“Talking about slavery and race is awkward, and the museum stands a chance of becoming the rare place where this discomfort can be embraced.” – The New York Times (quoted in the Whitney Plantation brochure)
Whitney Plantation opened in 2014 as a museum with a focus on slavery. Its tagline is “The Story of Slavery.” It, indeed, makes the stories of the people enslaved there come to life in a way I’ve never encountered before. I remember visiting plantation museums in my youth, and all I can recall are boring accounts of the lives of the property owners.
I visited Whitney Plantation, about forty-five miles upriver from New Orleans, this past weekend. And had an experience more personally awkward and shameful, but ultimately more deeply moving, than the author of that NYT quote might have imagined.

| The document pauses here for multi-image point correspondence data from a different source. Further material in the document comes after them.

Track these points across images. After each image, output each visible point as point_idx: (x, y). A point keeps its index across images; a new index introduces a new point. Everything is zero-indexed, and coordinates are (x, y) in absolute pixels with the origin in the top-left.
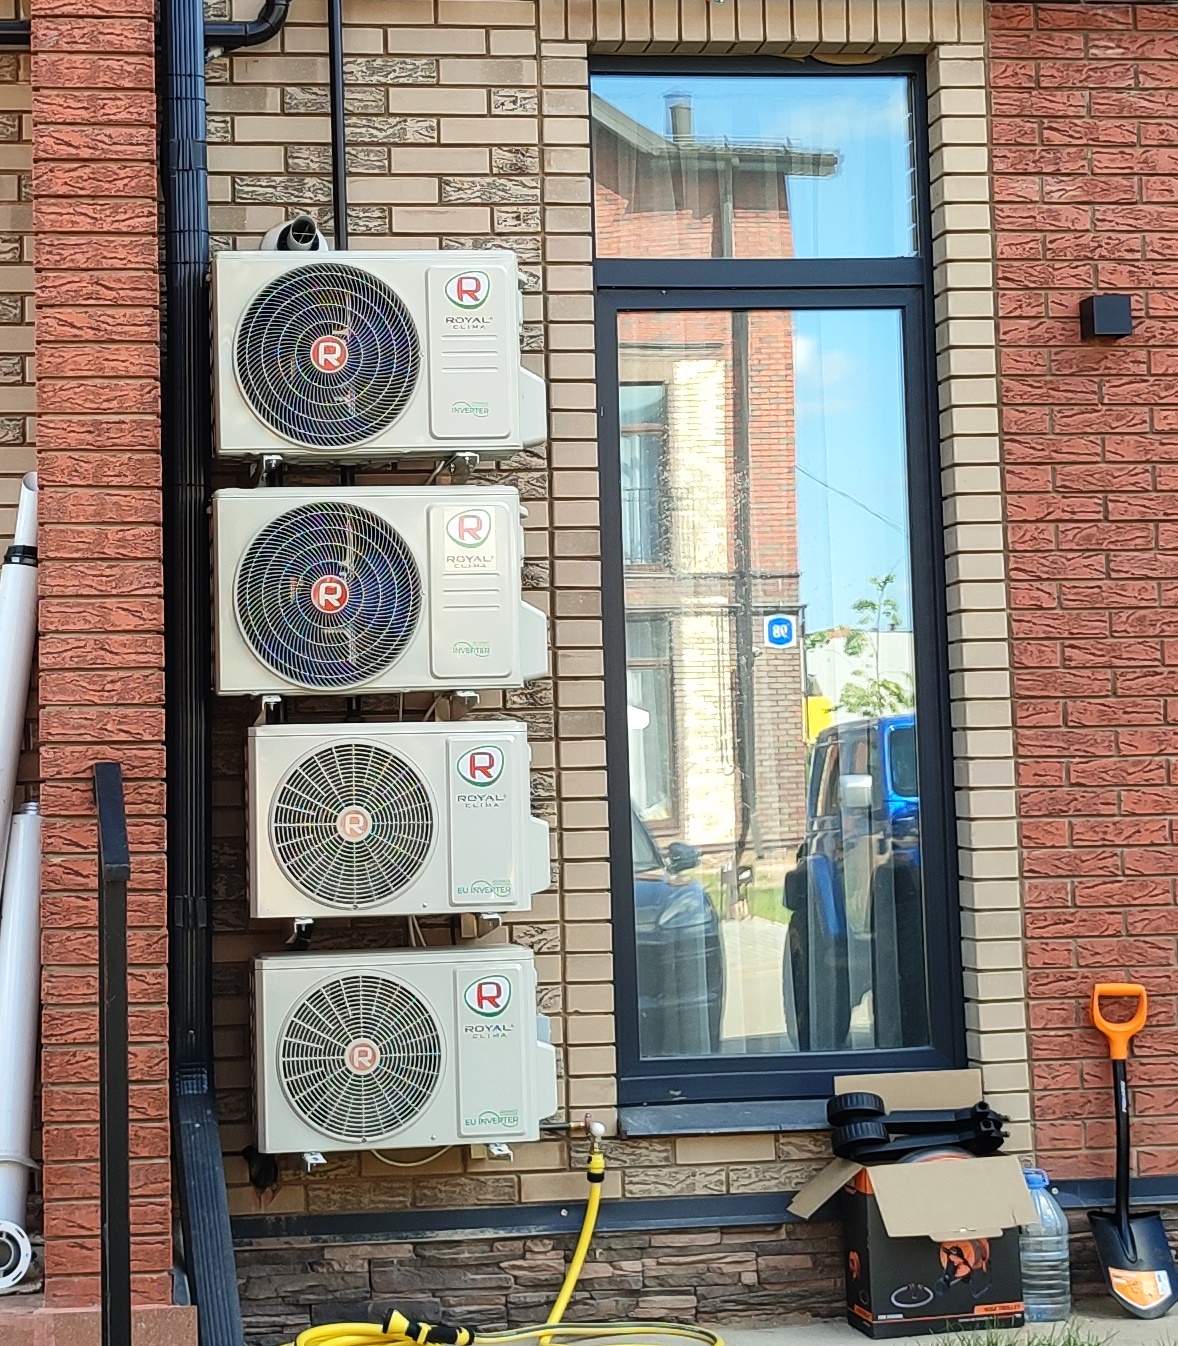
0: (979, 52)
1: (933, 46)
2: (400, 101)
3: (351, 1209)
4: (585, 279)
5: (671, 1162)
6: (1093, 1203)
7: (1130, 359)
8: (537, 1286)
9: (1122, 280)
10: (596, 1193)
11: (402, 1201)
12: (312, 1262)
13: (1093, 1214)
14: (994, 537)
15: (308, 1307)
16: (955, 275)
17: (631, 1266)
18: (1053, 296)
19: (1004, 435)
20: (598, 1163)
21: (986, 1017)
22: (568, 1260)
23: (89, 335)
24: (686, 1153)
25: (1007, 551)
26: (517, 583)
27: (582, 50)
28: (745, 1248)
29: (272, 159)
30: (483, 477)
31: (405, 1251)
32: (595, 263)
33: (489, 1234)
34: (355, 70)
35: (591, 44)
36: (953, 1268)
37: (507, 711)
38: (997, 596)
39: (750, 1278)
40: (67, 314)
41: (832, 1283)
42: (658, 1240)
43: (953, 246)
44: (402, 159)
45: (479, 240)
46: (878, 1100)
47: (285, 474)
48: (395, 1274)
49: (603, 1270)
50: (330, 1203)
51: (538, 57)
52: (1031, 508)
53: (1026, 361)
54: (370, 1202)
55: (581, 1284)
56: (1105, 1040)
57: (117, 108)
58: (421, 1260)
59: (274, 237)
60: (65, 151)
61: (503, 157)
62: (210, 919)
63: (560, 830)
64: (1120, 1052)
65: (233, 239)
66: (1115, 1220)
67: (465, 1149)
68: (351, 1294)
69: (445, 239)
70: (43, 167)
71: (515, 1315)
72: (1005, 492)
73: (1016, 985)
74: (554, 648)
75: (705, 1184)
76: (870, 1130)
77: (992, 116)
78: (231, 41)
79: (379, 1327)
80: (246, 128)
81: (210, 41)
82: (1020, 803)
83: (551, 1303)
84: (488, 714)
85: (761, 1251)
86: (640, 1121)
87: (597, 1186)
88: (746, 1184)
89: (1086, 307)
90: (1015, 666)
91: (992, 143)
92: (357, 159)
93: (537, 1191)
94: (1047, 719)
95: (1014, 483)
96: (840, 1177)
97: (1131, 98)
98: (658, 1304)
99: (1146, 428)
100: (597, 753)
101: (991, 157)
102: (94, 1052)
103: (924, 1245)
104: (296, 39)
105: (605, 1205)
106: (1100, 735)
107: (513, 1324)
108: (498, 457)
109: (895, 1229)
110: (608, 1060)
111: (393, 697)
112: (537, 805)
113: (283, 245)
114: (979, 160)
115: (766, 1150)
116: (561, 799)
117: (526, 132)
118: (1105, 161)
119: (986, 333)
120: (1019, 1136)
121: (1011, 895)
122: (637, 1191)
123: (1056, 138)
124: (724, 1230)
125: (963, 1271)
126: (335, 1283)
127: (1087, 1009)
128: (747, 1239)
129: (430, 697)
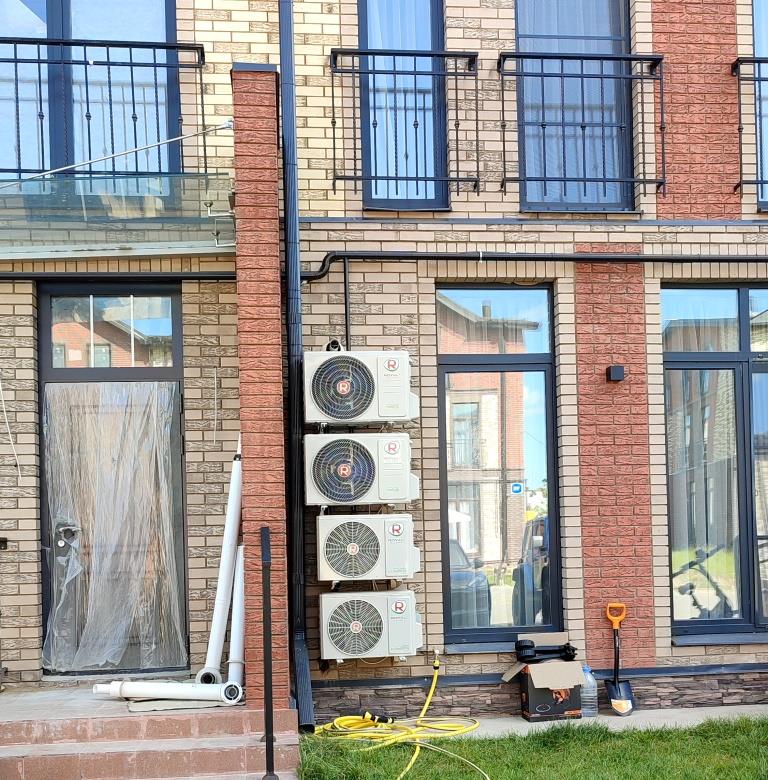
0: (572, 280)
1: (556, 279)
2: (370, 299)
3: (354, 678)
4: (434, 361)
5: (462, 663)
6: (605, 677)
7: (623, 388)
8: (416, 704)
9: (621, 360)
10: (436, 673)
11: (371, 675)
12: (340, 696)
13: (606, 681)
14: (575, 451)
15: (339, 711)
16: (562, 359)
17: (448, 698)
18: (597, 366)
19: (580, 415)
20: (437, 663)
21: (570, 614)
22: (427, 695)
23: (257, 380)
24: (467, 660)
25: (580, 455)
26: (409, 467)
27: (433, 281)
28: (487, 692)
29: (325, 320)
30: (397, 430)
31: (372, 692)
32: (437, 355)
33: (400, 687)
34: (353, 288)
35: (436, 278)
36: (557, 699)
37: (406, 511)
38: (576, 471)
39: (489, 702)
40: (250, 373)
41: (517, 704)
42: (457, 689)
43: (562, 349)
44: (370, 319)
45: (397, 348)
46: (532, 642)
47: (329, 429)
48: (369, 700)
49: (438, 699)
50: (347, 676)
51: (417, 283)
52: (588, 440)
53: (588, 389)
54: (360, 676)
55: (431, 704)
56: (611, 623)
57: (267, 300)
58: (377, 695)
59: (325, 347)
60: (249, 316)
61: (405, 319)
62: (305, 581)
63: (425, 551)
64: (616, 627)
65: (311, 347)
66: (614, 683)
67: (392, 658)
68: (354, 706)
69: (384, 347)
70: (242, 321)
71: (409, 713)
72: (579, 435)
73: (580, 604)
74: (422, 489)
75: (474, 670)
76: (529, 652)
77: (577, 303)
78: (310, 278)
79: (361, 717)
80: (316, 309)
81: (302, 278)
82: (583, 542)
83: (421, 710)
84: (400, 512)
85: (493, 693)
86: (452, 649)
87: (437, 671)
88: (488, 670)
89: (608, 371)
90: (582, 495)
91: (576, 313)
92: (354, 319)
93: (416, 672)
94: (594, 513)
95: (582, 432)
96: (519, 668)
97: (625, 297)
98: (457, 710)
99: (628, 412)
100: (437, 525)
101: (576, 318)
102: (262, 624)
103: (547, 691)
104: (333, 277)
105: (439, 677)
106: (611, 518)
107: (408, 717)
108: (403, 423)
109: (537, 685)
110: (440, 629)
111: (367, 506)
112: (416, 543)
113: (328, 349)
114: (571, 319)
115: (494, 659)
116: (425, 541)
117: (413, 310)
118: (615, 319)
119: (573, 379)
120: (580, 655)
121: (579, 573)
122: (450, 672)
123: (599, 311)
124: (480, 685)
125: (561, 700)
126: (348, 703)
127: (605, 612)
128: (487, 689)
129: (380, 506)
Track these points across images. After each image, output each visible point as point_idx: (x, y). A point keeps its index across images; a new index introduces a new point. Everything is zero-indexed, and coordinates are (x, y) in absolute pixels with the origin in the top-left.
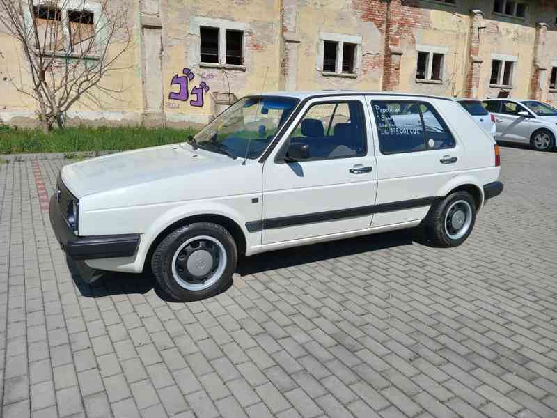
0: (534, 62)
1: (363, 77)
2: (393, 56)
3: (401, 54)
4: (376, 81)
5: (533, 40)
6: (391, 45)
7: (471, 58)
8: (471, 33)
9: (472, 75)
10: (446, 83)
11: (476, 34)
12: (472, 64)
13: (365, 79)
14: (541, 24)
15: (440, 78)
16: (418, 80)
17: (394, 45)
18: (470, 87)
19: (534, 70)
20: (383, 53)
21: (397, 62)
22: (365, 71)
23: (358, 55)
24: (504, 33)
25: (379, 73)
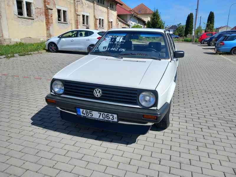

But first, I must share the stories. The very first stop on the tour introduces you to “The Children of the Whitney”—statues created by artist Woodrow Nash. They are renderings of children depicted in narratives from former slaves. Those narratives were gathered back in the 1930s, when the Federal Writers Project (part of the WPA) collected thousands of first-person accounts of people who had been enslaved prior to the end of the Civil War. Since more than seventy years had passed, most of the people interviewed were children or teenagers at the time of their enslavement.
Your pass for the tour of Whitney Plantation bears a name and a portion of that person’s narrative. You’re encouraged to keep the pass as a remembrance. Also, our tour guide urged us to find the statue of the child pictured on our passes. I found Ceceil George standing by a wall.
All through the tour, our guide encouraged us to make a personal connection. At another stop, the “Field of Angels”—a memorial to the thousands of slave children who died before the age of three—she encouraged everyone to find a birth date meaningful to you. Whether its your own, your child’s, your grandchild’s. I found Arthemise, born to Celeste on my birthday in 1837, who died at just sixteen months of age.
Another thing I noticed—our tour guide rarely used the word “slaves” as a noun. She used the word “enslaved” a lot. A reminder that the people who lived and died in such horrific conditions were people first, not property. They were enslaved people, and it is such a reprehensible part of our history that we dare not forget.
Whitney Plantation was originally known as Habitation Haydel. Jean Jacques Haydel was the family member who transitioned the property into the highly profitable sugar cane plantation it became in the early 1800s. I’ve known for most of my life that my French ancestors settled around and near Whitney Plantation, but I had always assumed it was after the Civil War. I’d never known of a connection to the Haydels, which is still a common name in New Orleans, until now.
It turns out I am a direct descendant of Jean Jacques Haydel. About seven generations and more than 200 years removed, but a direct line nonetheless. According to Whitney Plantation’s website, my great-great-great grandfather married Jean Jacques Haydel’s granddaughter. They moved from Louisiana to France in the 1820s, but returned in the 1830s.
There is a sign you see when you leave Whitney Plantation. It reads “Freedom, Education, Family. Pass it on.” Learning of my ancestors’ part in the business of Habitation Haydel makes that last sentence more than a suggestion to me. It’s an imperative. It’s imperative that I share the stories of Ceceil George, and Arthemise, and all the other countless souls who suffered the shackles of slavery. If you live in southern Louisiana, please find the time to visit Whitney Plantation. I arrived there from my house in less than an hour. And if you don’t live here, but plan to visit New Orleans any time soon, please make Whitney Plantation a high priority in your itinerary.